## WHAT YOU NEED TO DO
Give the number of lines below that contain the string "быть", and no other text.

Excerpts from a dataset:

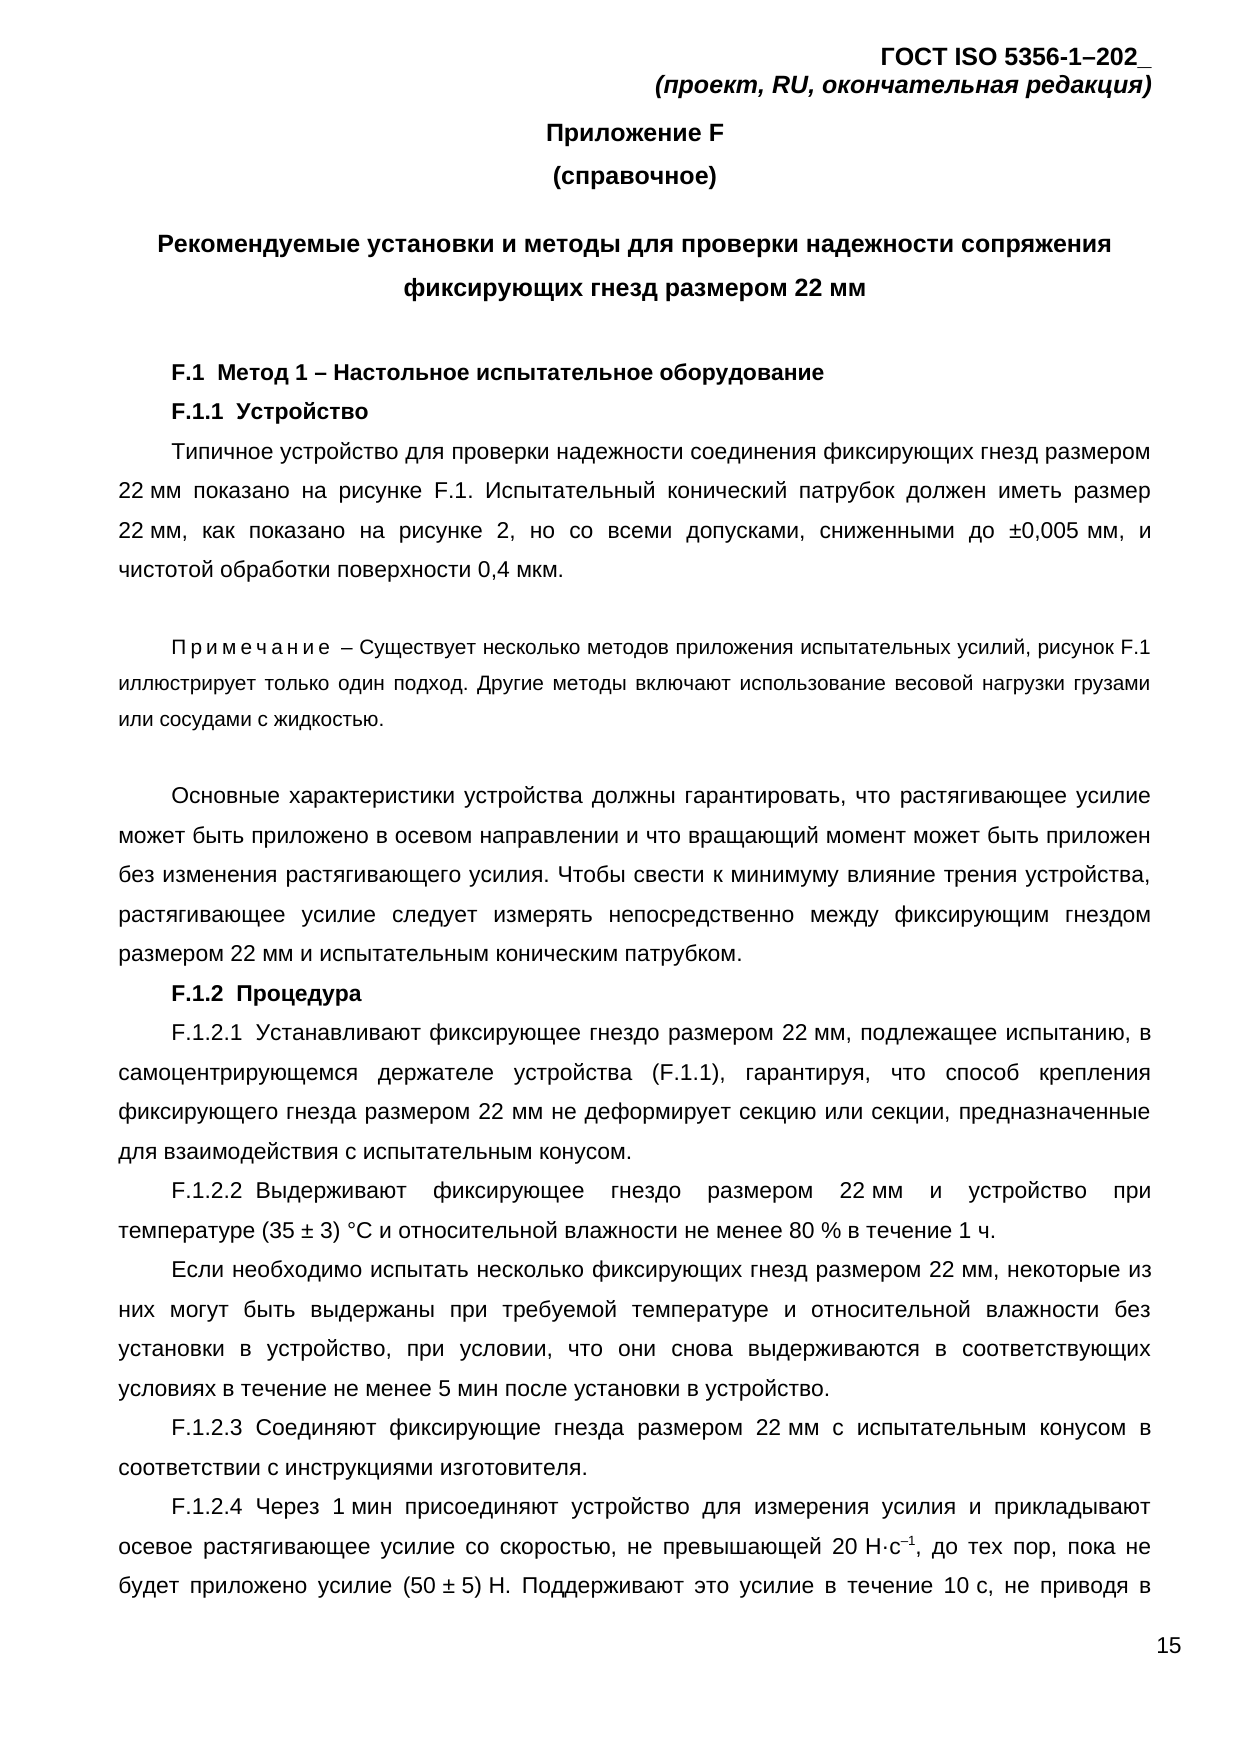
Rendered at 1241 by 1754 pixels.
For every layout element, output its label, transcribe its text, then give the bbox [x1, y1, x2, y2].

text F.1.2 Процедура [118, 980, 1152, 1006]
text Если необходимо испытать несколько фиксирующих гнезд размером 22 мм, некоторые из них могут быть выдержаны при требуемой температуре и относительной влажности без установки в устройство, при условии, что они снова выдерживаются в соответствующих условиях в течение не менее 5 мин после установки в устройство. [118, 1256, 1152, 1401]
text Типичное устройство для проверки надежности соединения фиксирующих гнезд размером 22 мм показано на рисунке F.1. Испытательный конический патрубок должен иметь размер 22 мм, как показано на рисунке 2, но со всеми допусками, сниженными до ±0,005 мм, и чистотой обработки поверхности 0,4 мкм. [118, 438, 1152, 583]
text Основные характеристики устройства должны гарантировать, что растягивающее усилие может быть приложено в осевом направлении и что вращающий момент может быть приложен без изменения растягивающего усилия. Чтобы свести к минимуму влияние трения устройства, растягивающее усилие следует измерять непосредственно между фиксирующим гнездом размером 22 мм и испытательным коническим патрубком. [118, 782, 1152, 967]
text Приложение F [118, 118, 1152, 147]
text F.1.2.2 Выдерживают фиксирующее гнездо размером 22 мм и устройство при температуре (35 ± 3) °C и относительной влажности не менее 80 % в течение 1 ч. [118, 1177, 1152, 1243]
text F.1.2.4 Через 1 мин присоединяют устройство для измерения усилия и прикладывают осевое растягивающее усилие со скоростью, не превышающей 20 Н·с–1, до тех пор, пока не будет приложено усилие (50 ± 5) Н. Поддерживают это усилие в течение 10 с, не приводя в действие какой-либо механизм разъединения, и следят за тем, не разделяются ли соединенные фиксирующее гнездо размером 22 мм и испытательный конический патрубок. [118, 1493, 1152, 1598]
text F.1.2.3 Соединяют фиксирующие гнезда размером 22 мм с испытательным конусом в соответствии с инструкциями изготовителя. [118, 1414, 1152, 1480]
text Рекомендуемые установки и методы для проверки надежности сопряжения фиксирующих гнезд размером 22 мм [118, 229, 1152, 301]
text F.1 Метод 1 – Настольное испытательное оборудование [118, 359, 1152, 385]
text F.1.1 Устройство [118, 398, 1152, 425]
text (справочное) [118, 161, 1152, 190]
text Примечание – Существует несколько методов приложения испытательных усилий, рисунок F.1 иллюстрирует только один подход. Другие методы включают использование весовой нагрузки грузами или сосудами с жидкостью. [118, 635, 1152, 731]
text F.1.2.1 Устанавливают фиксирующее гнездо размером 22 мм, подлежащее испытанию, в самоцентрирующемся держателе устройства (F.1.1), гарантируя, что способ крепления фиксирующего гнезда размером 22 мм не деформирует секцию или секции, предназначенные для взаимодействия с испытательным конусом. [118, 1019, 1152, 1164]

## YOUR RESPONSE
2